A ausência de perícias forenses robustas e autópsias detalhadas nos casos moçambicanos impede, no entanto, que se chegue a conclusões definitivas, perpetuando a incerteza.
Um silêncio ensurdecedor e o luto sem fim
Face a este cenário, a inércia institucional e a falta de respostas concretas por parte das autoridades são denunciadas veementemente pela sociedade civil. Quitéria Guirengane, secretária executiva do Observatório das Mulheres, tem sido uma voz incansável nesta luta.
“Recebemos casos com indícios claros de extracção de órgãos. Este é um fenómeno crescente, difícil de provar, mas há uma rede que continua impune. Até hoje, nem o caso da Tatiana, nem os casos recentes tiveram respostas concretas das autoridades,” afirma.
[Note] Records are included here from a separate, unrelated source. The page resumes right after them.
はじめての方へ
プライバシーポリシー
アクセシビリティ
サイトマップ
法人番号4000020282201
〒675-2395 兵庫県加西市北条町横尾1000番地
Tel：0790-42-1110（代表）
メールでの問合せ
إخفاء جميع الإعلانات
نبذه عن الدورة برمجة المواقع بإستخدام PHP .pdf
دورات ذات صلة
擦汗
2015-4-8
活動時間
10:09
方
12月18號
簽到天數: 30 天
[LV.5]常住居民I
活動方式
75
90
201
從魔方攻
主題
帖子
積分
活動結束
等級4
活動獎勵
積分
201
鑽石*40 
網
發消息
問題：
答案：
Guirengane sublinha o padrão de vulnerabilidade que atinge principalmente mulheres jovens, muitas vezes desacreditadas, e as armadilhas, como falsas promessas de emprego ou encontros marcados através das redes sociais, que frequentemente culminam em tragédia. A sua crítica é directa:
“Temos que investigar unidades sanitárias suspeitas e publicar os nomes dos condenados. Aqui neste país não falta tecnologia nem capacidade para reprimir o crime, falta apenas vontade.” Ela aponta ainda para a proximidade com a África do Sul e o “aparente silêncio ou morosidade na resolução desses casos” como factores preocupantes.
Evidências tentou, sem sucesso, obter uma entrevista junto do Gabinete de Comunicação no Comando-Geral da Polícia da República de Moçambique (PRM) para compreender o trabalho em curso visando o esclarecimento destes assassinatos em série que permanecem sem nenhum esclarecimento.
Para as famílias de Finoca, Mimí, Taty, e para tantas outras que choram as suas perdas no anonimato, a ausência de respostas transforma o luto numa ferida que teima em não cicatrizar. As investigações parecem arrastar-se indefinidamente, as autoridades mantêm um silêncio que aprofunda a desconfiança, e a sombra de uma rede organizada continua a pairar, ameaçadora. O mistério prolonga-se, alimentando o medo e as teorias que corroem o tecido social.
Enquanto a vontade política e a capacidade institucional não se traduzirem em acções concretas, em investigações sérias e transparentes, em justiça para as vítimas e suas famílias, a pergunta continuará a ecoar, carregada de dor e indignação: Até quando?